* _Task statement_
Go through the data below and transcribe it exactly. Omit the images.

[Given records — start]

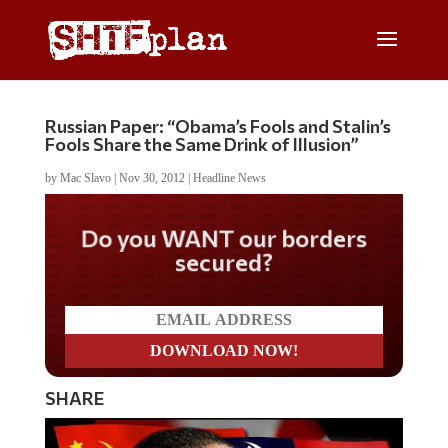
Russian Paper: “Obama’s Fools and Stalin’s
Fools Share the Same Drink of Illusion”
by
Mac Slavo
|
Nov 30, 2012
|
Headline News
Do you WANT our borders
secured?
SHARE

[Given records — finish]

* _Solution for this task_
Russian Paper: “Obama’s Fools and Stalin’s
Fools Share the Same Drink of Illusion”
by
Mac Slavo
|
Nov 30, 2012
|
Headline News
Do you WANT our borders
secured?
SHARE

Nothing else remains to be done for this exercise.